ESTRATTO DEL DOCUMENTO:

------------------------------------------------

In passato armi, anche di altro modello e classe, sono stati custoditi in Grecia, ma anche fuori Europa, in Canada e in Corea del Sud.

Oltre ai problemi che tali armi hanno generato circa il loro effettivo peso nel conteggio totale delle armi nell’arsenale americano, da sempre sono state al centro di molte polemiche.

I Paesi che condividono il nuclear sharing (tra questi anche l’Italia) hanno aderito al trattato TNP di non proliferazione nucleare e hanno accettato di non sviluppare e non possedere armi nucleari. Per cui il loro ruolo di deterrenza nucleare tattica li pone in aperta contraddizione con gli impegni presi aderendo ai trattati internazionali di controllo e disarmo nucleare.

------------------------------------------------

VOCI FORNITE:
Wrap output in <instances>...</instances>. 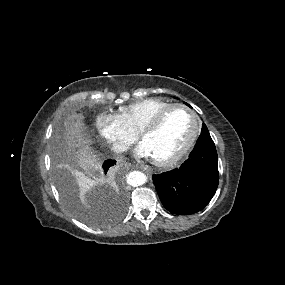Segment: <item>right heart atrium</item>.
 Wrapping results in <instances>:
<instances>
[{
    "mask_svg": "<svg viewBox=\"0 0 285 285\" xmlns=\"http://www.w3.org/2000/svg\"><path fill=\"white\" fill-rule=\"evenodd\" d=\"M98 134L117 151H125L136 139L119 115L101 114L95 121Z\"/></svg>",
    "mask_w": 285,
    "mask_h": 285,
    "instance_id": "obj_1",
    "label": "right heart atrium"
}]
</instances>
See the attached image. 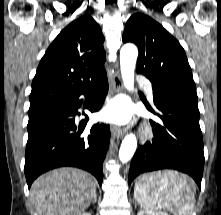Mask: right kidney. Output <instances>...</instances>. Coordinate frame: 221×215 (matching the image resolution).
<instances>
[{
	"label": "right kidney",
	"mask_w": 221,
	"mask_h": 215,
	"mask_svg": "<svg viewBox=\"0 0 221 215\" xmlns=\"http://www.w3.org/2000/svg\"><path fill=\"white\" fill-rule=\"evenodd\" d=\"M80 215H91V214L88 212H84V213H81Z\"/></svg>",
	"instance_id": "right-kidney-1"
}]
</instances>
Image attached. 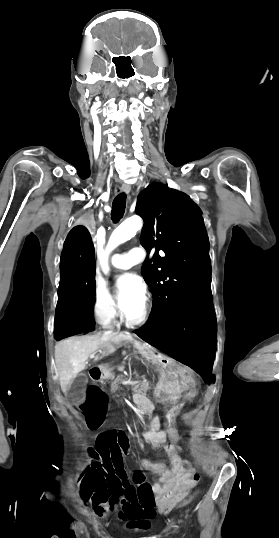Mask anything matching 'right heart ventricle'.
Returning a JSON list of instances; mask_svg holds the SVG:
<instances>
[{"instance_id":"e07e8e85","label":"right heart ventricle","mask_w":279,"mask_h":538,"mask_svg":"<svg viewBox=\"0 0 279 538\" xmlns=\"http://www.w3.org/2000/svg\"><path fill=\"white\" fill-rule=\"evenodd\" d=\"M134 222H135V218H134L133 212L128 211L118 221L113 235L115 237H123L126 234H131Z\"/></svg>"}]
</instances>
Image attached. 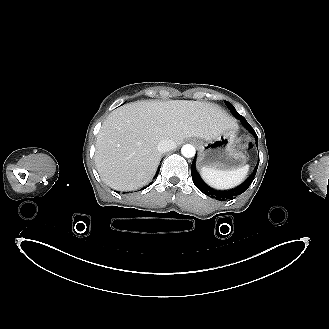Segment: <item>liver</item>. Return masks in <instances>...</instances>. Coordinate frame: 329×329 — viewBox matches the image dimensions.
Wrapping results in <instances>:
<instances>
[{"mask_svg": "<svg viewBox=\"0 0 329 329\" xmlns=\"http://www.w3.org/2000/svg\"><path fill=\"white\" fill-rule=\"evenodd\" d=\"M235 119L210 102L138 101L124 105L104 121L96 141L95 164L104 183L135 190L154 176L161 159L157 146L171 139L206 141L236 127Z\"/></svg>", "mask_w": 329, "mask_h": 329, "instance_id": "6515ba94", "label": "liver"}]
</instances>
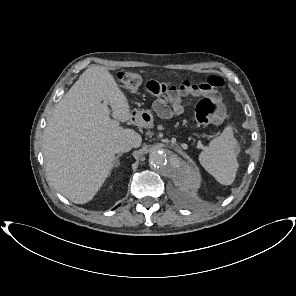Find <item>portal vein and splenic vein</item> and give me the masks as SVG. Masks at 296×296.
<instances>
[{
	"instance_id": "18ae733b",
	"label": "portal vein and splenic vein",
	"mask_w": 296,
	"mask_h": 296,
	"mask_svg": "<svg viewBox=\"0 0 296 296\" xmlns=\"http://www.w3.org/2000/svg\"><path fill=\"white\" fill-rule=\"evenodd\" d=\"M104 108H105V110H107V107H106V106H104ZM113 123H114L115 125H119V122H118L117 120H113Z\"/></svg>"
}]
</instances>
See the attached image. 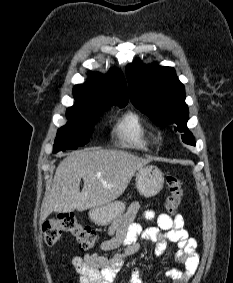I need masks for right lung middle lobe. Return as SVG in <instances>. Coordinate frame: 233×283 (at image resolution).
Here are the masks:
<instances>
[{
  "label": "right lung middle lobe",
  "instance_id": "right-lung-middle-lobe-1",
  "mask_svg": "<svg viewBox=\"0 0 233 283\" xmlns=\"http://www.w3.org/2000/svg\"><path fill=\"white\" fill-rule=\"evenodd\" d=\"M126 104L118 105L123 107ZM110 106H86L76 103L67 109L69 122L58 129L53 151L77 149L85 145L93 132V127L99 115Z\"/></svg>",
  "mask_w": 233,
  "mask_h": 283
}]
</instances>
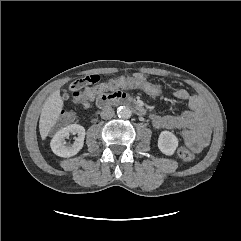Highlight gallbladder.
Here are the masks:
<instances>
[{
    "label": "gallbladder",
    "mask_w": 241,
    "mask_h": 241,
    "mask_svg": "<svg viewBox=\"0 0 241 241\" xmlns=\"http://www.w3.org/2000/svg\"><path fill=\"white\" fill-rule=\"evenodd\" d=\"M68 98H69L68 93H64V94H63V99L67 100Z\"/></svg>",
    "instance_id": "gallbladder-1"
}]
</instances>
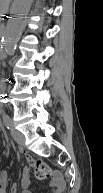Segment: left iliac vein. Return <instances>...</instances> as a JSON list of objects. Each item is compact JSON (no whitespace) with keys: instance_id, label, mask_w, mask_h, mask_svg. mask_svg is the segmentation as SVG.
I'll use <instances>...</instances> for the list:
<instances>
[{"instance_id":"left-iliac-vein-1","label":"left iliac vein","mask_w":103,"mask_h":193,"mask_svg":"<svg viewBox=\"0 0 103 193\" xmlns=\"http://www.w3.org/2000/svg\"><path fill=\"white\" fill-rule=\"evenodd\" d=\"M10 131H11V135H12L13 139L16 141V143L18 145H20L21 147H24L25 138H24L23 134L20 133L19 131L15 130L13 127H11Z\"/></svg>"}]
</instances>
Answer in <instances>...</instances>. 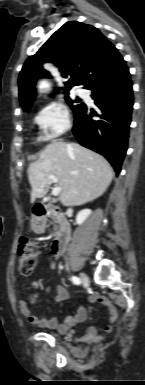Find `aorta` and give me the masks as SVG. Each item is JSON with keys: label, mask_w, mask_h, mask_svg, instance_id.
Returning <instances> with one entry per match:
<instances>
[{"label": "aorta", "mask_w": 145, "mask_h": 385, "mask_svg": "<svg viewBox=\"0 0 145 385\" xmlns=\"http://www.w3.org/2000/svg\"><path fill=\"white\" fill-rule=\"evenodd\" d=\"M48 86H49L48 82H46V81H41V82H40V85H39V88H40V89H46V88H48Z\"/></svg>", "instance_id": "762f6f07"}]
</instances>
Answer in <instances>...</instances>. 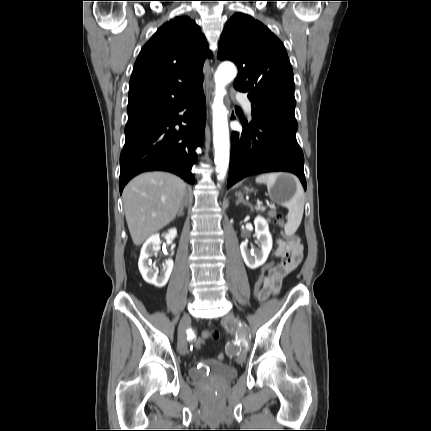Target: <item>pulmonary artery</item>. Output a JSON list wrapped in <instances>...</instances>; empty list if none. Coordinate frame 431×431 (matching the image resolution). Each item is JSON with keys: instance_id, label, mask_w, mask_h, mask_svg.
Wrapping results in <instances>:
<instances>
[{"instance_id": "pulmonary-artery-1", "label": "pulmonary artery", "mask_w": 431, "mask_h": 431, "mask_svg": "<svg viewBox=\"0 0 431 431\" xmlns=\"http://www.w3.org/2000/svg\"><path fill=\"white\" fill-rule=\"evenodd\" d=\"M236 97H237V100L242 104L244 109L248 113H251L253 106H252L250 100L246 96H244L243 94H237Z\"/></svg>"}]
</instances>
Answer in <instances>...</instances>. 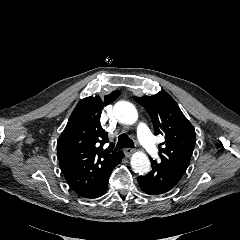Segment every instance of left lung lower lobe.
Listing matches in <instances>:
<instances>
[{
	"label": "left lung lower lobe",
	"instance_id": "0a47b994",
	"mask_svg": "<svg viewBox=\"0 0 240 240\" xmlns=\"http://www.w3.org/2000/svg\"><path fill=\"white\" fill-rule=\"evenodd\" d=\"M141 189L149 195H160L171 191L180 182V178L160 164L152 161V170L137 178Z\"/></svg>",
	"mask_w": 240,
	"mask_h": 240
}]
</instances>
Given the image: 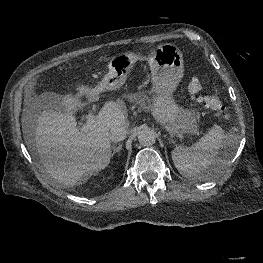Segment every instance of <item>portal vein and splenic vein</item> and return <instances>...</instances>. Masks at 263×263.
<instances>
[{
    "label": "portal vein and splenic vein",
    "instance_id": "portal-vein-and-splenic-vein-1",
    "mask_svg": "<svg viewBox=\"0 0 263 263\" xmlns=\"http://www.w3.org/2000/svg\"><path fill=\"white\" fill-rule=\"evenodd\" d=\"M95 123V115L94 113H89L87 116L86 124L81 128V131L88 132L92 129L93 124Z\"/></svg>",
    "mask_w": 263,
    "mask_h": 263
}]
</instances>
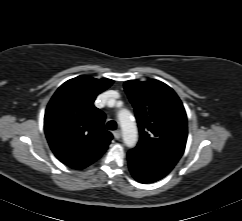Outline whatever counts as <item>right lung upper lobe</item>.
I'll use <instances>...</instances> for the list:
<instances>
[{
	"mask_svg": "<svg viewBox=\"0 0 242 221\" xmlns=\"http://www.w3.org/2000/svg\"><path fill=\"white\" fill-rule=\"evenodd\" d=\"M112 83L106 78L78 76L62 84L47 106L44 130L50 148L73 169L99 159L113 138L104 128L105 114L93 104Z\"/></svg>",
	"mask_w": 242,
	"mask_h": 221,
	"instance_id": "right-lung-upper-lobe-1",
	"label": "right lung upper lobe"
}]
</instances>
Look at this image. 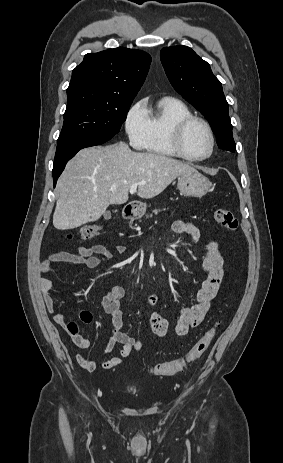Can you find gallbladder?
<instances>
[{
	"label": "gallbladder",
	"mask_w": 283,
	"mask_h": 463,
	"mask_svg": "<svg viewBox=\"0 0 283 463\" xmlns=\"http://www.w3.org/2000/svg\"><path fill=\"white\" fill-rule=\"evenodd\" d=\"M110 216H111V213H110V212L107 211V212L104 213V217H105V218H109Z\"/></svg>",
	"instance_id": "gallbladder-1"
}]
</instances>
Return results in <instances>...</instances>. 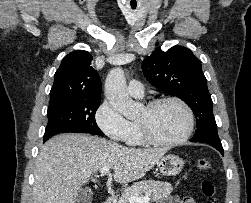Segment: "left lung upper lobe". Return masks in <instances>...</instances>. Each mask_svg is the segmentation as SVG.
<instances>
[{
	"label": "left lung upper lobe",
	"mask_w": 251,
	"mask_h": 203,
	"mask_svg": "<svg viewBox=\"0 0 251 203\" xmlns=\"http://www.w3.org/2000/svg\"><path fill=\"white\" fill-rule=\"evenodd\" d=\"M144 76L157 89L182 99L193 110L197 129L192 142L221 143L213 103L200 60L186 47L157 48L142 62Z\"/></svg>",
	"instance_id": "left-lung-upper-lobe-1"
}]
</instances>
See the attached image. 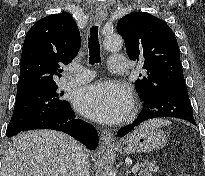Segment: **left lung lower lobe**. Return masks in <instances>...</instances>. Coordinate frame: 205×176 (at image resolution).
Listing matches in <instances>:
<instances>
[{
    "mask_svg": "<svg viewBox=\"0 0 205 176\" xmlns=\"http://www.w3.org/2000/svg\"><path fill=\"white\" fill-rule=\"evenodd\" d=\"M143 101V110L132 124L118 131L119 137L126 135L136 126L152 118L174 117L196 125L186 85H170L163 90L154 92L151 97Z\"/></svg>",
    "mask_w": 205,
    "mask_h": 176,
    "instance_id": "0a47b994",
    "label": "left lung lower lobe"
}]
</instances>
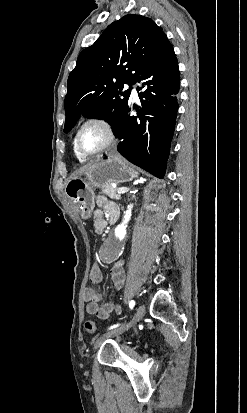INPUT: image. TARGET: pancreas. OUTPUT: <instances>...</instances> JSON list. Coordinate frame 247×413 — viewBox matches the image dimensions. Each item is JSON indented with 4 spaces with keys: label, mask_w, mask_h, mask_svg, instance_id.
Returning <instances> with one entry per match:
<instances>
[{
    "label": "pancreas",
    "mask_w": 247,
    "mask_h": 413,
    "mask_svg": "<svg viewBox=\"0 0 247 413\" xmlns=\"http://www.w3.org/2000/svg\"><path fill=\"white\" fill-rule=\"evenodd\" d=\"M116 190L117 188H114V186H111V184L102 186V192H104V194H108L110 198H121L120 194H117Z\"/></svg>",
    "instance_id": "cf45deb5"
}]
</instances>
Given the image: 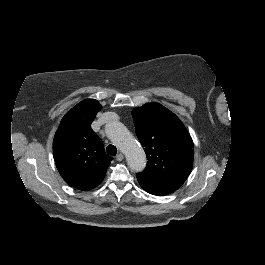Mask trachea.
<instances>
[{"instance_id": "obj_1", "label": "trachea", "mask_w": 265, "mask_h": 265, "mask_svg": "<svg viewBox=\"0 0 265 265\" xmlns=\"http://www.w3.org/2000/svg\"><path fill=\"white\" fill-rule=\"evenodd\" d=\"M106 151L111 156H115L117 154V148L114 145H108Z\"/></svg>"}]
</instances>
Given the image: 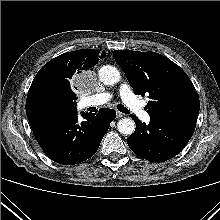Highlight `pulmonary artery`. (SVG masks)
Instances as JSON below:
<instances>
[{
  "mask_svg": "<svg viewBox=\"0 0 220 220\" xmlns=\"http://www.w3.org/2000/svg\"><path fill=\"white\" fill-rule=\"evenodd\" d=\"M122 101L136 116L142 121L148 122L150 116L144 108L143 103L134 95L131 88L127 84H122L119 88ZM112 98V94L105 92L96 94L88 99L90 105H98L108 102Z\"/></svg>",
  "mask_w": 220,
  "mask_h": 220,
  "instance_id": "e3ab8cb5",
  "label": "pulmonary artery"
}]
</instances>
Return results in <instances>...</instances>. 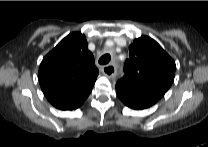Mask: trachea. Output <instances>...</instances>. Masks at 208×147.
I'll list each match as a JSON object with an SVG mask.
<instances>
[{"instance_id": "1", "label": "trachea", "mask_w": 208, "mask_h": 147, "mask_svg": "<svg viewBox=\"0 0 208 147\" xmlns=\"http://www.w3.org/2000/svg\"><path fill=\"white\" fill-rule=\"evenodd\" d=\"M110 60H111V56L109 54H104L103 56L100 57L99 64L106 65L110 62Z\"/></svg>"}]
</instances>
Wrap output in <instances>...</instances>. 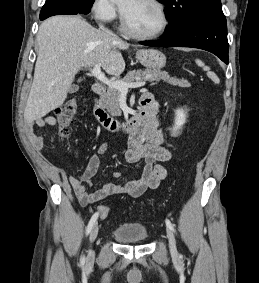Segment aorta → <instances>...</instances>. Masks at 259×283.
Returning <instances> with one entry per match:
<instances>
[{"instance_id":"aorta-1","label":"aorta","mask_w":259,"mask_h":283,"mask_svg":"<svg viewBox=\"0 0 259 283\" xmlns=\"http://www.w3.org/2000/svg\"><path fill=\"white\" fill-rule=\"evenodd\" d=\"M112 2H119L120 0H111Z\"/></svg>"}]
</instances>
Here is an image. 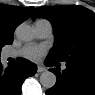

------------------------------------------------

ESERCIZIO SCRITTO 1: Elenchi tutti i Paesi nominati nell'estratto sul nuclear sharing.
ESERCIZIO SCRITTO 2: Indichi se ciascuna affermazione concorda con l'estratto sul nuclear sharing, rispondendo sì o no e citando le parole decisive: (a) in passato armi sono state custodite anche in Canada; (b) l'Italia è tra i Paesi che condividono il nuclear sharing; (c) i Paesi del nuclear sharing non hanno aderito al trattato TNP.
ESERCIZIO SCRITTO 3: Trascriva il passo dell'estratto sul nuclear sharing a partire da "In passato armi, anche" e fino a "e disarmo nucleare.".

RISULTATO FINALE 1: Grecia, Canada, Corea del Sud, Italia.

RISULTATO FINALE 2:
(a) Sì: "in Canada e in Corea del Sud".
(b) Sì: "(tra questi anche l’Italia)".
(c) No: "hanno aderito al trattato TNP di non proliferazione nucleare".

RISULTATO FINALE 3:
In passato armi, anche di altro modello e classe, sono stati custoditi in Grecia, ma anche fuori Europa, in Canada e in Corea del Sud.

Oltre ai problemi che tali armi hanno generato circa il loro effettivo peso nel conteggio totale delle armi nell’arsenale americano, da sempre sono state al centro di molte polemiche.

I Paesi che condividono il nuclear sharing (tra questi anche l’Italia) hanno aderito al trattato TNP di non proliferazione nucleare e hanno accettato di non sviluppare e non possedere armi nucleari. Per cui il loro ruolo di deterrenza nucleare tattica li pone in aperta contraddizione con gli impegni presi aderendo ai trattati internazionali di controllo e disarmo nucleare.